The perception among lay users of the Internet is that Google’s omniscience is unparalleled as far as looking up information on the Internet goes, writes Aalap Deboor.

tech reviews Updated: Jun 15, 2009 19:59 IST
Aalap Deboor

The perception among lay users of the Internet is that Google’s omniscience is unparalleled as far as looking up information on the Internet goes. But with Artificial Intelligence fast evolving, inference search engines like True Knowledge and Wolfram Alpha have begun to throw up results that promise to enlighten the user faster and more intuitively.
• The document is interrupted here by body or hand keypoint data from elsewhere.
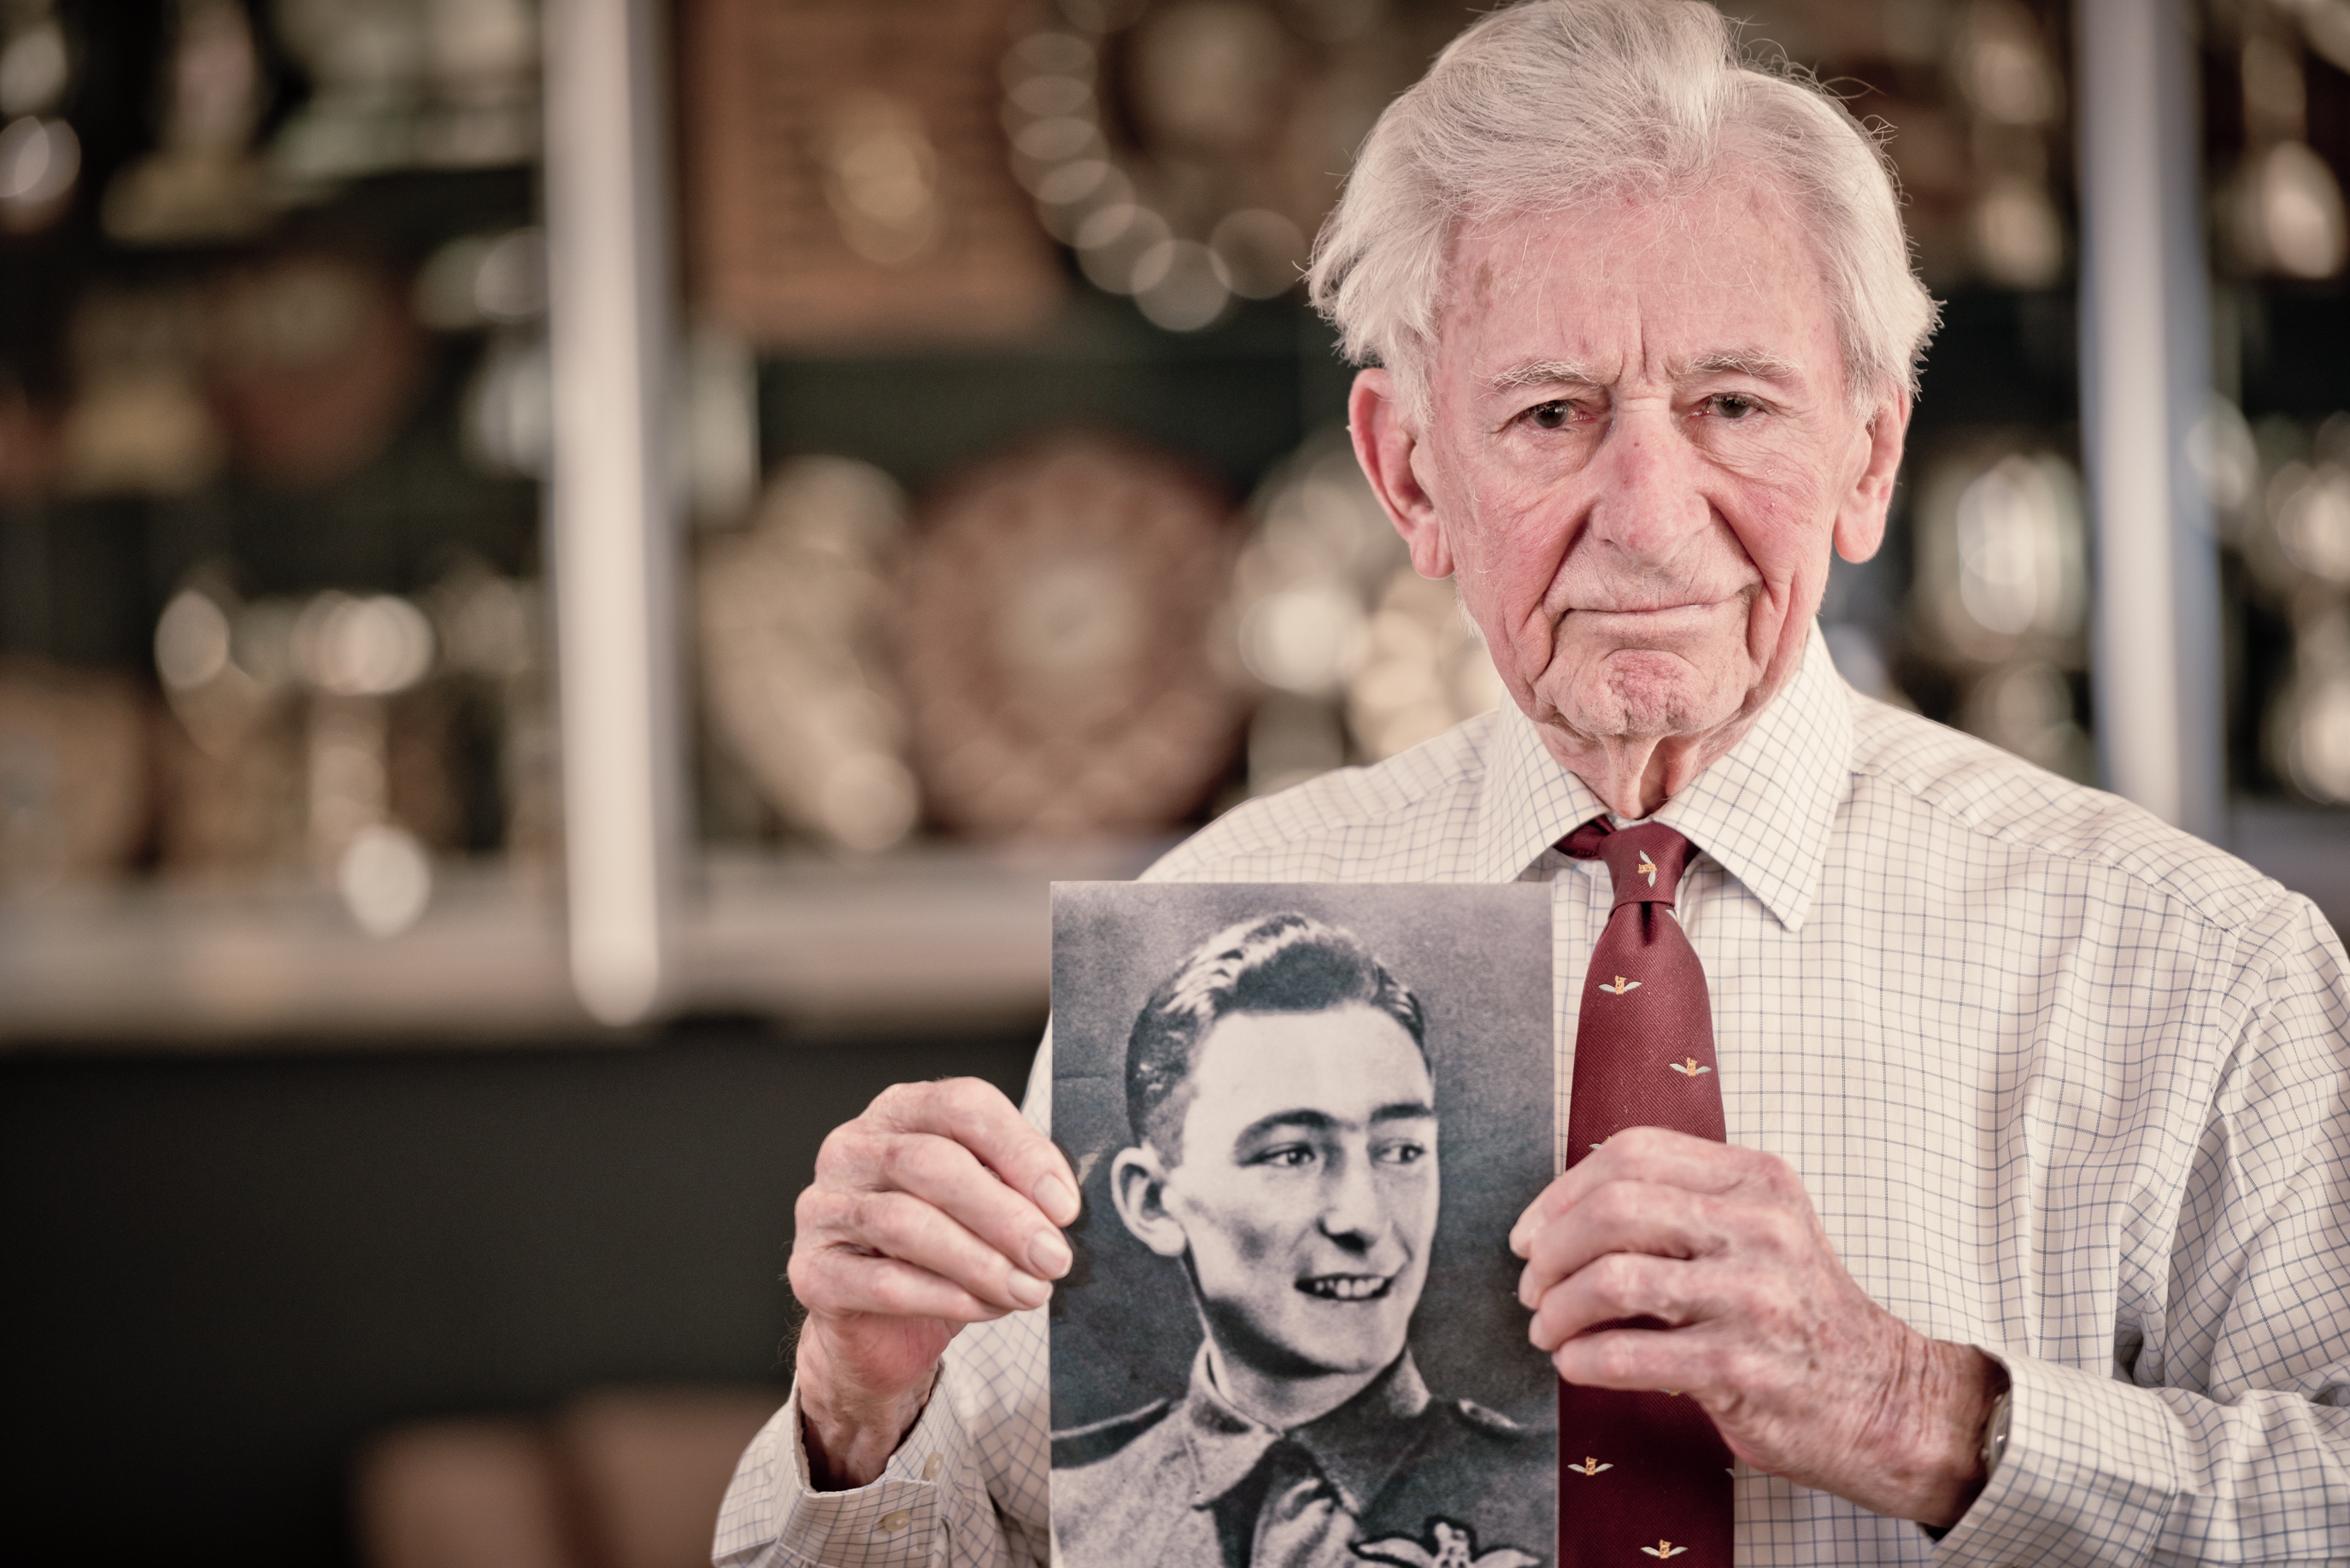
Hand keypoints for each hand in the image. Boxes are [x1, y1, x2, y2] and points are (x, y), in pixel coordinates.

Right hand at [787, 1077, 1079, 1487]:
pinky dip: (944, 1297)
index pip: (962, 1105)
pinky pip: (882, 1282)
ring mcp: (822, 1207)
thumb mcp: (987, 1206)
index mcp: (901, 1111)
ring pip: (906, 1223)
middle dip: (1005, 1214)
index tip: (1065, 1206)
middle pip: (933, 1163)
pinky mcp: (811, 1271)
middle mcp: (852, 1147)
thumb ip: (1016, 1189)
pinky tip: (986, 1309)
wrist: (882, 1328)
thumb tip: (1060, 1205)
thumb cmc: (944, 1249)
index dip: (1020, 1152)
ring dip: (980, 1261)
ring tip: (1031, 1291)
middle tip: (1054, 1257)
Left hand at [1509, 1127, 1999, 1526]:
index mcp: (1755, 1180)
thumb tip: (1560, 1220)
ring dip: (1558, 1308)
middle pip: (1613, 1208)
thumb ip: (1680, 1208)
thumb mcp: (1758, 1232)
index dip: (1561, 1193)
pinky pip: (1630, 1352)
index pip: (1632, 1153)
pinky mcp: (1741, 1366)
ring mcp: (1753, 1297)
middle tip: (1531, 1286)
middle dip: (1551, 1251)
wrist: (1884, 1401)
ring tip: (1548, 1330)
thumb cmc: (1798, 1316)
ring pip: (1613, 1277)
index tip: (1531, 1233)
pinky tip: (1575, 1364)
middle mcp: (1759, 1227)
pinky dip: (1583, 1359)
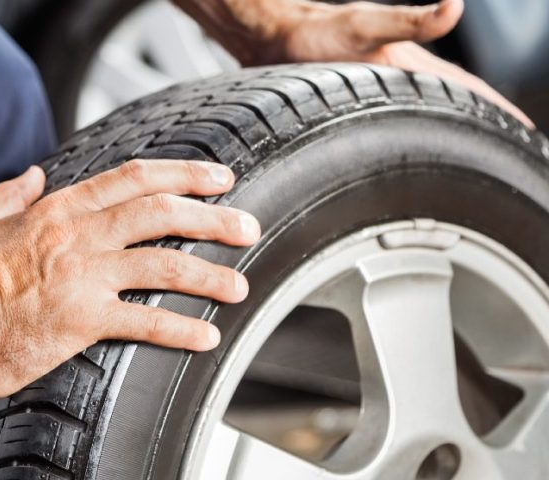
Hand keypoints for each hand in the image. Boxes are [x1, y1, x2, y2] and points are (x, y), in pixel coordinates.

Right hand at [0, 161, 260, 398]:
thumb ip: (10, 195)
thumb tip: (30, 174)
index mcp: (61, 209)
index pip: (135, 178)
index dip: (184, 174)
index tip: (220, 178)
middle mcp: (79, 235)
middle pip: (162, 213)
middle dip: (213, 218)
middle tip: (248, 228)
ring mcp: (82, 275)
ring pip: (164, 264)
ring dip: (209, 275)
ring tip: (240, 287)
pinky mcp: (80, 320)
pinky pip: (144, 322)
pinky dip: (181, 329)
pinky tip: (208, 337)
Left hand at [182, 0, 531, 126]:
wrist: (269, 34)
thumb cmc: (310, 32)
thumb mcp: (362, 28)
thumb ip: (408, 21)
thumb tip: (455, 5)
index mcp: (408, 63)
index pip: (465, 88)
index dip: (496, 110)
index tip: (524, 134)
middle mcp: (399, 72)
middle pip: (452, 100)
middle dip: (483, 124)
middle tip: (509, 150)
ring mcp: (378, 83)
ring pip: (425, 109)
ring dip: (450, 127)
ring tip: (470, 152)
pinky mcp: (355, 92)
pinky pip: (395, 115)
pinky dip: (412, 127)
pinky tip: (407, 142)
Google primarily indexes websites and stores millions of keywords in its database, based on which it throws up results. For instance, if a user were to type in ‘Bombay’, Google would return all webpages with the term ‘Bombay’ in them irrespective of what context it was needed in. The information is all pre-fed into the database.

On the contrary...
Inference search engines are programmed to recognise words in a context. They, too, recognise only keywords from the input, but show direct answers to queries rather than direct you to webpages on the Internet that will.

So if a user were to type in ‘Bombay’, such an engine will recognise Bombay as a metropolis and will accordingly display all of the city’s attributes much as it is pre-programmed to do. Wolfram Alpha comprehensively lists out the population, current temperature, local time and approximate elevation among other things. Try entering a complex mathematical equation involving calculus or Sin and Cos values and the website returns three alternative representations, three integral representations and three of what it calls multiple-argument formulae. Simply put, direct answers. Such search engines help keep malware away, as they minimise your exposure to other websites.

Too much information?
In a Google search the kind of answer you get depends on the keywords you type in. And while you may be flooded with websites, it’s important to remember, excess information isn’t necessarily useless. You invariably come across a piece of information browsing through website that you never intended to directly search for, but found useful nonetheless.

If you’re not too clear on what you want, Google helps you navigate through even the most ambiguous searches and get to the answer. Wolfram Alpha isn’t too helpful as it throws up only a select few details.

According to Shreyas Srinivasan, a post graduate in Computer studies, “ Inference search engines are experimental AI implementations on par with maybe an Alpha or a Beta test of a new kind of software that use intelligent search techniques.

The ultimate aim of projects like Wolfram Alpha is to demonstrate a concept so as to gain the sponsorship of search engines like Google so the technology can be incorporated into existing search engines.”

So is Google still God?
According to journalist Aashray Hariharan, “Inference websites aren’t as informative and I only get specific information on them. I don’t even consider them as competition to Google.”

Shreyas, who has to solve mathematical equations in his work, says, “While engines like Wolfram Alpha and True Knowledge are based on some solid research, and are fun to work with because of their responses, they’re not so much alternatives to Google as they are the future of Google.”

The future of search engines
Wolfram Alpha currently performs less than one-fifth of the operations a search engine with its kind of technology ideally should. So it doesn’t really do to compare Google and Wolfram Alpha. The whole point of having inference search engines is to streamline searches, and make them as direct and intuitive for the user. The only thing they’ve still got to figure is how to give the user what he wants, without telling him that’s all he needs.